One of the most arresting examples of the sophisticated Republicans Are
Mean argument occurred in reference to Pat Buchanan. If you ever actually
tuned in to CNN's Crossfire when Buchanan was on, he'd be smiling,
laughing, telling jokes generally while sitting next to a scowling,
bitter Bill Press. (In the interest of not only honesty but also irony,
I should rush to add that off-air, Bill Press is one of the nicest people
on TV.)
But for reasons that only the faithful can understand, it simply became
a part of the liberal orthodoxy that Buchanan was an "angry white man."
In case any of the cult members missed the memo on Pat being angry, William
Schneider used the word "angry" four times to describe either Pat or his
supporters in one single short column in the National Journal.
So we knew liberals would not believe their own eyes if what they saw
conflicted with their political orthodoxy. Since actual evidence wouldn't
suffice, and arguments citing facts and evidence were even more useless,
it was difficult for Republicans to know where to begin with these liberals.
This put conservatives at a distinct disadvantage. For the last couple
of decades now, name-calling has been the principal argument liberals
have deployed against conservative arguments.
If Republicans opposed the National Endowment for the Arts, they were
said to hate art. If Republicans opposed the Department of Education,
they were said to hate teachers. If Republicans opposed the Environmental
Protection Agency, they were said to hate the environment. Opposition
to the government spending money on anything was invariably attacked as
hatred for the thing money was to be spent on.
What it took George Bush to figure out was that to counter the left's
intricate Republicans Are Mean argument, all you had to do was to go around
calling yourself nice.
I could have thought about that for 50 years and still have been stumped.
Not only does George Bush's strategy have the virtue of simplicity, but
it is also a distinct improvement over the typical Republican method of
wooing Democrats, which is to give away the store.
To the contrary, President Bush has been like a runaway train pushing
through his campaign promises to support tax cuts, a missile defense system
and faith-based social service programs.
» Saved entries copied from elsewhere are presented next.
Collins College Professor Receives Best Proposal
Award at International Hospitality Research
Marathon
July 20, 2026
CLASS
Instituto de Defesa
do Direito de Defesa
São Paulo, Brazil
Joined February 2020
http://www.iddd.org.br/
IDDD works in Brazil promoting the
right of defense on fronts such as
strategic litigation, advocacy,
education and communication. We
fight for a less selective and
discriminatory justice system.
When one of his conservative
Cabinet nominees came under attack and was forced to withdraw, Bush found
yet another minority female for the post--even more conservative than
the last.
As a New York Times reporter described Bush's approach to political
opponents: "Mr. Bush is a bipartisan love machine." At the same time,
his tax cut proposal "does not bow even a millimeter to many Democrats'
concerns," and it is not clear "whether all his smooth, sweet talk truly
signals any inclination toward ideological flexibility" a.k.a.,
giving away the store.
Admittedly, when Bush first began with the "compassionate conservatism"
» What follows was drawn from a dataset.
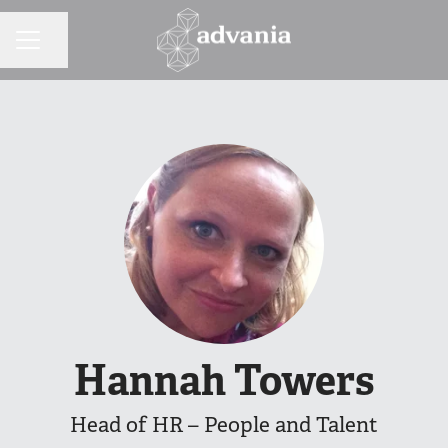
Share page
CAREER MENU
Hannah Towers
Head of HR – People and Talent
theme, many of us took umbrage. In a typical soliloquy on "compassionate
conservatism," Bush said: "I know this approach has been criticized. But
why? Is compassion beneath us? Is mercy below us? Should our party be
led by someone who boasts of a hard heart?"
If you didn't happen to be a Democrat, you were likely to sit back scratching
your head wondering what the heck Bush was talking about. Who criticizes
compassion? Who exactly boasts of having a hard heart? Which Republican
candidate maintains compassion is beneath us? Of whom, pray tell, was
he speaking?
The answer, of course, was: no one. No real corporeal being, that is.
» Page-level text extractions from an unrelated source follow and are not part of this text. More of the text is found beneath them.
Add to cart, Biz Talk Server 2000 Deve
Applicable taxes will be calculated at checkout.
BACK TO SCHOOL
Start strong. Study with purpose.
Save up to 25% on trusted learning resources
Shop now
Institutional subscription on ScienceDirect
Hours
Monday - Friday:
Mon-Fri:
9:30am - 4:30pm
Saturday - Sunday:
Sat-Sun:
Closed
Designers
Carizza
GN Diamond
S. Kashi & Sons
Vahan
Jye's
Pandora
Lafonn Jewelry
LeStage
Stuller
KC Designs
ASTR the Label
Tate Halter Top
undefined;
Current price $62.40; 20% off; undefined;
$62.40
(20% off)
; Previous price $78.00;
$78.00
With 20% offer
He was referring to Republican ghosts haunting liberal imaginations. Bush
treats liberals like small children having their first nightmare: Don't
worry, honey, I'll just wave a magic wand and make all the ghosts go away.
I'm a compassionate conservative.
And darn if it didn't work. As evidence that it did work, observe that
liberals still use their second favorite principled epithet against Republicans:
They call Bush dumb just like Dwight Eisenhower and that old bumbling
guy who won the Cold War. But they don't call Bush mean.
It was always so simple. The mistake Republicans have been making was
to treat liberals like adults. It took George Bush to treat them in an
age-appropriate manner and start arguing with liberals at their own level.